福来は人間に備わっている精神の力について確信を深めて行くが、幽霊の研究をしようと考えた節はない。しかし、霊についての思索を深め、次のように述べる。
“西洋の心霊主義者の一般思想によると、霊は稀薄なる物質の身体を具えているから、普通人には見えぬけれど特別に鋭敏なる眼を具えた人には見えるという…しかし吾等の説は之と異なっている。霊は純粋に非物質的なるもので、それ自体としては全然不可見である。併し霊は念の働きにより幻の姿を現わし、而して吾人の眼に見えるようになるものである”(『心霊と神秘世界』)
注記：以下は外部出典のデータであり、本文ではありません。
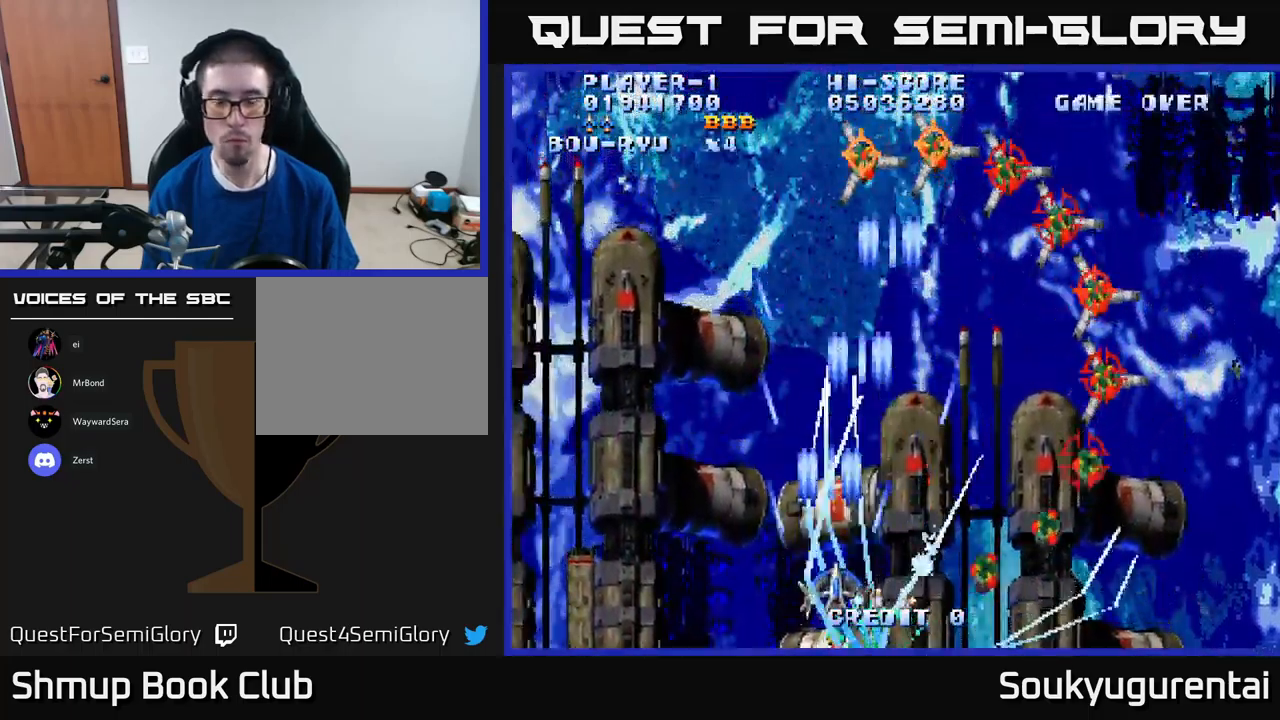
{"dt_ms": 500, "buttons": ["A", "DPAD_RIGHT"], "left_stick": "center", "right_stick": "center", "events": [[100, "DPAD_DOWN", "down"], [150, "DPAD_RIGHT", "up"], [200, "DPAD_DOWN", "up"], [433, "DPAD_RIGHT", "down"]]}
福来は、心霊現象を「観念」という仏教的概念を基礎として統一的に理解しようとしたと言えよう。通常、観念は自我の「内」にあって活動しており、それが心理現象である。しかし観念が自我の「外」で活動する場合があり、それが心霊現象として現れるという。この自我の「外」で活動する観念を「念」と呼ぶ。では、どのようなときに観念が自我を離れるのかといえば、トランス状態の場合と肉体の死の場合であり、トランス状態では、自我が主観客観を超越した状態となるので、観念が自我を離れて自由になる。肉体が死を迎えたときは、観念の活動に不適当な生理条件となり、観念は肉体を離れて自由になり「念」となる。この「念」の働きで霊が姿を現わすと解釈されているのである。
この論理構成では、観念そのものが意思をもって活動するかのように描かれている。そして、観念は「非物質的な力であり、形を持たないが、物質に作用する。念が形成され作用すると、消滅せず生存し続ける」として、「観念は生物なり」(『変態心理』、17年)とまで宣言するのである。念写という「事実」が、こうした考えを導き出した根拠となってはいるが、観念的であり神秘主義を肯定することになっていく。
こうした研究活動は生涯衰えることなく、45(昭和20)年、75歳で戦禍を逃れて妻の故郷の仙台に疎開しても、詩人の土井晩翠や細菌学者の志賀潔と交流し、東北心霊科学研究会を結成している。
福来は52(昭和27)年3月、仙台の地で、82歳で逝去した。死の間際に「仕事を残したままで死ぬのは残念だ」と言い残したと伝えられている。
霊との遭遇という現象に対して、それが事実であるかどうかを明らかにしたいというのが心霊研究者の目的である。一方で、遭遇した人にとっては事実そのものであり、それが慰めとなっているのならば科学的な証明云々の問題ではないという立場もある。
災害からの復興支援には、道路や建物などインフラ的側面だけでなく、被災者の心のケアの大切さが指摘される。その際、「霊との出会い」というような、「心の裏側」として語られる事柄についても、思いを巡らすことが必要かもしれない。